Spatiotemporal linear stability of viscoelastic free shear flows: non-affine response regime

TL;DR

This paper analyzes the linear stability of viscoelastic free shear flows using various constitutive models, revealing elastic stabilization effects, non-monotonic instability patterns, and complex stability regimes through numerical and analytical methods.

Contribution

It provides a comprehensive comparison of temporal and spatiotemporal stability analyses across four viscoelastic models, introducing a novel stability classification and detailed phase diagrams.

Findings

Elastic stabilization at high elasticity numbers.

Non-monotonic instability patterns in JS and PTT models.
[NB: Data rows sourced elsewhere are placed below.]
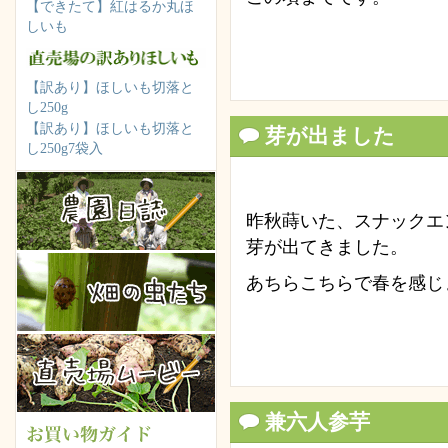
【できたて】紅はるか丸ほ
しいも
【訳あり】ほしいも切落と
し250g
【訳あり】ほしいも切落と
芽が出ました
し250g7袋入
昨秋蒔いた、スナックエ
芽が出てきました。
あちらこちらで春を感じ
兼六人参芋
Identification of stable and unstable flow regimes via phase diagrams.

Abstract

We provide a detailed comparison of the two-dimensional, temporal and the spatiotemporal linearized analyses of the viscoelastic free shear flows in the limit of low to moderate Reynolds number and Elasticity number obeying four different types of stress-strain constitutive equations: Oldroyd-B, Upper Convected Maxwell, Johnson-Segalman (JS) and linear Phan-Thien Tanner (PTT). The resulting fourth-order Orr-Sommerfeld Equation is transformed into a set of six auxiliary equations that are numerically integrated via the Compound Matrix Method. The temporal stability analysis suggest (a) elastic stabilization at higher values of elasticity number, (b) a non-monotonic instability pattern at low to intermediate values of elasticity number for the JS as well as the PTT model. To comprehend the effect of elasticity, Reynolds number and viscosity on the temporal stability curves of the PTT model, we consider a fourth parameter, the centerline shear rate, $\zeta_c$. The `JS behaviour' is recovered below a critical value of $\zeta_c$ and above this critical value the PTT base stresses (relative to the JS model) is attenuated thereby explaining the stabilizing influence of elasticity. The Briggs idea of analytic continuation is deployed to classify regions of temporal stability, absolute and convective instabilities, as well as evanescent modes, and the results are compared with previously conducted experiments for Newtonian as well as viscoelastic flows past a cylinder. The phase diagrams reveal the two familiar regions of inertial turbulence modified by elasticity and elastic turbulence as well as (a recently substantiated) region of elastoinertial turbulence and the unfamiliar temporally stable region for intermediate values of Reynolds and Elasticity number.